At least, by the time of the general election of 1958, I had realised that the Afrikaner/English antagonism I had grown up with was less to do with the Anglo-Boer war of 1899-1902, than with the more confused aftermath of World War 2. That was when “Boers” supporting General Jan Christiaan Smuts backed the Allies and others didn’t.

And so Sarel Naude, later to become a mayor of Germiston, and his wartime friend, Dirk Nel, became my mentors in street scraps as we “Sappe” (SA Party, although by then the United Party) did battle with the Nats (National Party). It was simply a case of us and them since, I later realised, both parties were competing for which would guarantee white domination.

However, outside of personal relationships, English speakers were still “the English” and Afrikaans speakers “the Boers”. To them we were “Souties” (salties) or, in cruder vein, “soutpiele” (salt penises) or “rooinekke” (red necks); we returned the compliments, referring to the Afrikaans speakers as hairy backs, rock spiders and mealie munchers.

But there were also gradations in the terms of abuse for the Afrikaans speakers. Hairy backs were not those who lived alongside us, with probably comparable family incomes and similar work related status; they were mere ordinary Boers. And many of them were our close friends. The real variety of hairy backs lived in the exclusively Afrikaans enclave of “sub-economic housing” adjoining our suburb of bungalow housing for artisans. The enclave was known as Wannenburg or to all of us — “English” and “Afrikaners” alike — as Hollywood.

We sneered at the hideous sameness of the red brick houses squatting in the middle of small, usually uncultivated plots of red sand surrounded by wire fencing and gates that seemed, uniformly, to sag off their hinges. And we despised the multitude of usually barefoot children who all seemed to wear khaki shorts and shirts and to look rather grimy. We threw clods of earth at them or even shot at them with catapults, but they never ventured for any time into our domain nor we into theirs. It was said in our area that the people of Hollywood were so poor — and poverty seemed to be related directly to degeneracy — that they couldn’t even afford servants.

I was still angrily mulling over these images from the past, considering the new realities of the present and prospects for the future when I got a call from Joe Gqabi, the radical journalist I had met at the Group Areas hearing. “What are you doing on Saturday night? he asked. I had nothing planned. “Come to a party,” said Joe. He arranged that I would meet Costa “a comrade with a scooter” on a street corner in Johannesburg at 7pm on Saturday.

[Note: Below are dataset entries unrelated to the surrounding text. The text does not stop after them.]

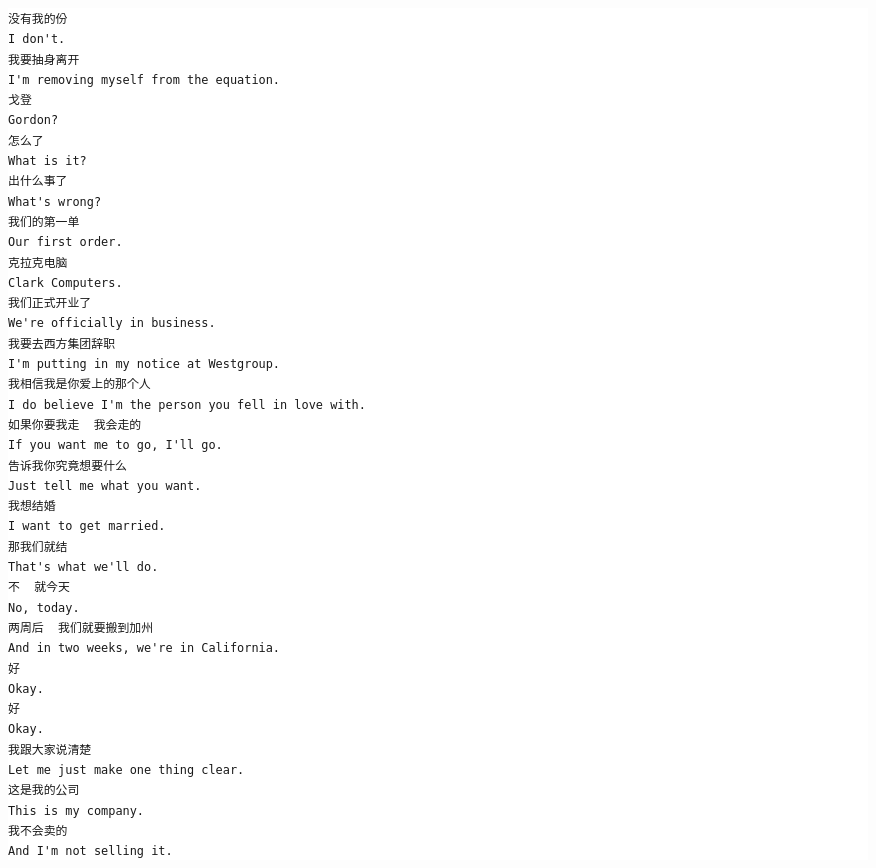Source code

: 	没有我的份
	I don't.
	我要抽身离开
	I'm removing myself from the equation.
	戈登
	Gordon?
	怎么了
	What is it?
	出什么事了
	What's wrong?
	我们的第一单
	Our first order.
	克拉克电脑
	Clark Computers.
	我们正式开业了
	We're officially in business.
	我要去西方集团辞职
	I'm putting in my notice at Westgroup.
	我相信我是你爱上的那个人
	I do believe I'm the person you fell in love with.
	如果你要我走  我会走的
	If you want me to go, I'll go.
	告诉我你究竟想要什么
	Just tell me what you want.
	我想结婚
	I want to get married.
	那我们就结
	That's what we'll do.
	不  就今天
	No, today.
	两周后  我们就要搬到加州
	And in two weeks, we're in California.
	好
	Okay.
	好
	Okay.
	我跟大家说清楚
	Let me just make one thing clear.
	这是我的公司
	This is my company.
	我不会卖的
	And I'm not selling it.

I was there well before 7pm. and my lift duly turned up: a burly, tousle-haired medical student astride a Vespa scooter. “You Terry?” he asked and, without waiting for an answer, stuck out his hand. “Costa Gazidis. Hop on.” I hopped on an off we went, soon leaving the city and onto a darkening road leading south and west. Then Costa turned off the road. We bounced along on a barely discernible track before reaching a road that led through the mean, matchbox houses that defined Soweto and on to a party in one of those houses and in the adjoining yard.

It is a night that I remember as a kaleidescope of colour, light and sound, and, particularly between Joe, Costa and me, earnest discussion. It was to lead to several more meetings with Joe, usually on a “whites only” bench in a Germiston park, screened by the overhanging branches of a tree. It was there that I was recruited — briefly and in error — as probably the first only non black African member of the ANC.

It also led to finding another political guide and mentor in a most unlikely place: the head office of Amalgamated Press, owners and publishers of the Germiston Advocate and the local newspapers serving towns to the east and west of Johannesburg.